For most local users targeting this model, Dynamic 4-bit or Q4_K_M will be the practical choice.

Bottom Line

MiniMax M2.7 is a serious agentic model that brings 230B-scale MoE to open source. The 10B active parameters give it surprisingly fast inference once it fits in memory, and the Apache 2.0 license removes deployment restrictions.

The hardware reality:

  • On a 128 GB Mac, it runs at Dynamic 4-bit -- tight but functional
  • On a 192-256 GB Mac, it becomes a strong local agentic coding assistant
  • On multi-GPU setups (2-4x A100), it runs comfortably at Q4 to Q8
  • On a single consumer GPU, it does not fit without system RAM offloading

If you want to check exact fit for your hardware, use the VRAM calculator or compare M2.7 against other models.

Frequently Asked Questions

How much VRAM does MiniMax M2.7 need?

MiniMax M2.7 needs approximately 108 GB at Dynamic 4-bit (UD-IQ4_XS), 131 GB at Q4_K_S, 243 GB at Q8_0, and 457 GB at BF16. Despite having 230B total parameters, only 10B are active per token thanks to its Sparse MoE architecture with 256 experts.

Can I run MiniMax M2.7 on a Mac?

Yes, with enough unified memory. A 128 GB Mac runs MiniMax M2.7 at Dynamic 4-bit with around 15 tok/s. A 192 GB or 256 GB Mac handles Q4_K_M or Q8 comfortably. Apple Silicon's unified memory architecture makes it one of the most practical paths for this model.
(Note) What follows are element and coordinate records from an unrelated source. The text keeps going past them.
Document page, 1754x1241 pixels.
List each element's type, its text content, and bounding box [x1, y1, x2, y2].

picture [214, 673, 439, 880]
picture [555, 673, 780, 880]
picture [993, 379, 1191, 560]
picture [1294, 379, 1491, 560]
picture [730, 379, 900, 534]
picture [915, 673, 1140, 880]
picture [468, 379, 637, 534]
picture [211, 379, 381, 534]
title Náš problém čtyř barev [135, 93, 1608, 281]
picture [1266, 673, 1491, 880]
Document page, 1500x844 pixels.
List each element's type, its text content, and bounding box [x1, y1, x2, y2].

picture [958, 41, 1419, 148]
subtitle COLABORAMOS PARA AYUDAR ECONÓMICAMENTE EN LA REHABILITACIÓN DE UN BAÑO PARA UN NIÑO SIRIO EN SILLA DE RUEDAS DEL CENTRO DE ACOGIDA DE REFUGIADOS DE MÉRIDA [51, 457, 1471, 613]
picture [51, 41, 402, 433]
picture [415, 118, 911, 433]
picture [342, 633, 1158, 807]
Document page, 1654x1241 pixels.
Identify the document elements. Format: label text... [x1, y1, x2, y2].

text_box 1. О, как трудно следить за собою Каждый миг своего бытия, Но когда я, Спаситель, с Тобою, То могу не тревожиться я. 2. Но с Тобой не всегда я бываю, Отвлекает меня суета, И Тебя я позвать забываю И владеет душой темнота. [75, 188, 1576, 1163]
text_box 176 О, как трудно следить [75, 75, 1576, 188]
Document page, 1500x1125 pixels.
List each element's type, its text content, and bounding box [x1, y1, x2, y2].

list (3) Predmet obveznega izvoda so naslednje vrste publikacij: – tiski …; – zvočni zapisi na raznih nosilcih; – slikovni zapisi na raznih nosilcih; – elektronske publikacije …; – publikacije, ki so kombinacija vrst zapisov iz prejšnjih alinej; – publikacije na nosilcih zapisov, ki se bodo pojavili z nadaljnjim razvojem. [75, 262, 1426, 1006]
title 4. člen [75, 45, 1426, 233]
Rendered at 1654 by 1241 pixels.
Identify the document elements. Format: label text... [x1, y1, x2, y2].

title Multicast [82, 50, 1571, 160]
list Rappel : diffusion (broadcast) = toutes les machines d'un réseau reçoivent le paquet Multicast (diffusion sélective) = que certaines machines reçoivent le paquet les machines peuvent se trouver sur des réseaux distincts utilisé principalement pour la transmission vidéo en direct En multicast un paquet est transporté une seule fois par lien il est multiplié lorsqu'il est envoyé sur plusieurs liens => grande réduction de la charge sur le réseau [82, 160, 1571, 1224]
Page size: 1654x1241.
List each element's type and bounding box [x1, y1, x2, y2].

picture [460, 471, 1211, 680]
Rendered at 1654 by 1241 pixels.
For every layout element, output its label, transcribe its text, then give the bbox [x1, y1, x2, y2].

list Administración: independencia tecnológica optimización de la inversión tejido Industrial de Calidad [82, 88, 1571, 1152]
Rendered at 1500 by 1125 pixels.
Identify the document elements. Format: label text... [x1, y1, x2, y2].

Can I run MiniMax M2.7 on an RTX 4090?

Not from VRAM alone. Even the smallest quantization (Q2_K at 83 GB) far exceeds the RTX 4090's 24 GB. You would need system RAM offloading via llama.cpp, which works but runs significantly slower than full GPU inference.

How does MiniMax M2.7 compare to DeepSeek V3.2?

MiniMax M2.7 is smaller (230B total, 10B active) compared to DeepSeek V3.2 (671B total, 37B active). M2.7 needs roughly 108 GB at Dynamic 4-bit versus around 350 GB for DeepSeek V3.2 at similar quantization. M2.7 is far more accessible for local hardware.